Si le miroir révèle des vérités, il est aussi la porte d’entrée d’un monde imaginaire. Dans le roman écrit par Lewis Carroll en 1871, Through the Looking-Glass, and What Alice Found There, Alice entre dans un monde à l’envers, où il faut courir très vite pour rester sur place. Monde absurde, monde des morts, monde qui emprisonnerait l’âme ou monde à découvrir, le miroir est le lieu de tous les fantasmes. Cette symbolique a fait de lui, un outil très plébiscité dans les arts.
Matière à réflexion
Si dans Blanche Neige et les sept nains, les miroirs parlent, dans l’oeuvre de Jean-Baptiste Caron, ils écrivent. Matière à réflexion s’inscrit dans un travail sur le miroir et le souffle. A première vue, l’oeuvre se présente sous la forme d’un simple miroir. On se regarde, il ne se passe rien. C’est en soufflant dessus que l’oeuvre prend tout son sens. Le specta(c)teur fait apparaître grâce à l’air expiré de sa bouche, des mots. Ici, ce sont une soixante de mots choisis par les sociétaires de la MAIF qui s’écrivent. Des mots sur le sens du travail. Des mots qui disparaissent rapidement comme un rêve, une apparition. On joue avec cette buée comme une encre invisible qu’il faudrait rendre visible.

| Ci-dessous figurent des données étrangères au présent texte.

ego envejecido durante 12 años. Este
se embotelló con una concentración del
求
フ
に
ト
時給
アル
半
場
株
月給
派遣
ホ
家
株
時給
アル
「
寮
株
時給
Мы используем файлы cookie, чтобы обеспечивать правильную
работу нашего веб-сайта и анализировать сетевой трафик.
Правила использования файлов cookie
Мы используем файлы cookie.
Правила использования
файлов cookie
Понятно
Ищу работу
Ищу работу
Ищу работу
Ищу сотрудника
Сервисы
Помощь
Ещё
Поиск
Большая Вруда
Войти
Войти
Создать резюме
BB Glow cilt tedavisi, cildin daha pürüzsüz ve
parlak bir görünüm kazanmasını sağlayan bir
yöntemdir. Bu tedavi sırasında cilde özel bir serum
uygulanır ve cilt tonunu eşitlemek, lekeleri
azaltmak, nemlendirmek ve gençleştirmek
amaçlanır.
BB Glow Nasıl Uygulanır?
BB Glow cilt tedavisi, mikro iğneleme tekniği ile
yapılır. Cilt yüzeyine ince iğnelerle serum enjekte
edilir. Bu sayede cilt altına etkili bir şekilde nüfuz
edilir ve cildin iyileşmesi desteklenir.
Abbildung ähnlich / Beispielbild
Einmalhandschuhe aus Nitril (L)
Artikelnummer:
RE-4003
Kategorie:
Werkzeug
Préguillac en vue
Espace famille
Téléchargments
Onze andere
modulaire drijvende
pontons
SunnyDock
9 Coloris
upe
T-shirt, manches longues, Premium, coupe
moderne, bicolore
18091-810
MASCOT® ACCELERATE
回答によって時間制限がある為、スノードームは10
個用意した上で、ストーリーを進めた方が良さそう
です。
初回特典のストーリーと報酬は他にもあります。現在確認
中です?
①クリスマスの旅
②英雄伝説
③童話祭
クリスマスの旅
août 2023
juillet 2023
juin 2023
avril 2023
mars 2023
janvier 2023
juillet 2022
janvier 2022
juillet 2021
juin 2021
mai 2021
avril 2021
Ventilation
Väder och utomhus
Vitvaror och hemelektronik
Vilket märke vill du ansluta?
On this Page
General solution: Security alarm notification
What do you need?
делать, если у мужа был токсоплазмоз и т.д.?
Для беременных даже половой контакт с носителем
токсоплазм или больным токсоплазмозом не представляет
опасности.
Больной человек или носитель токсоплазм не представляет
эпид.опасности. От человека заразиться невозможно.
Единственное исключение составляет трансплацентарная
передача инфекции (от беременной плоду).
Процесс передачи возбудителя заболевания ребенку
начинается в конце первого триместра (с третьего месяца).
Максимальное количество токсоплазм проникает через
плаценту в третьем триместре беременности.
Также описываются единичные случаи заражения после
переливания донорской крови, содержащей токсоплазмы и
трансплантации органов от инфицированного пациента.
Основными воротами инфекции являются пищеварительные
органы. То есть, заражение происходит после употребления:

Jean-Baptiste Caron est un magicien. Un vrai. Si son travail ne se résume pas à cette tranche de vie, elle influence ses créations. Ce diplômé de l’ENSAD, Ecole nationale supérieure des Arts Décoratifs, a l’esprit de l’illusion. Il sait en revanche que « l’on peut passer à côté de l’oeuvre », nous confie-t-il. En effet, il ne cherche pas à donner de mode d’emploi de son oeuvre. Il y a une part de hasard. Comme dans un jeu de piste, on doit retrouver le message.
« Je m’amuse à rendre l’invisible visible » explique Jean-Baptiste Caron. Et nous, on se prend au jeu. On souffle encore et encore. Et on tombe sur le mot « CRÉER ».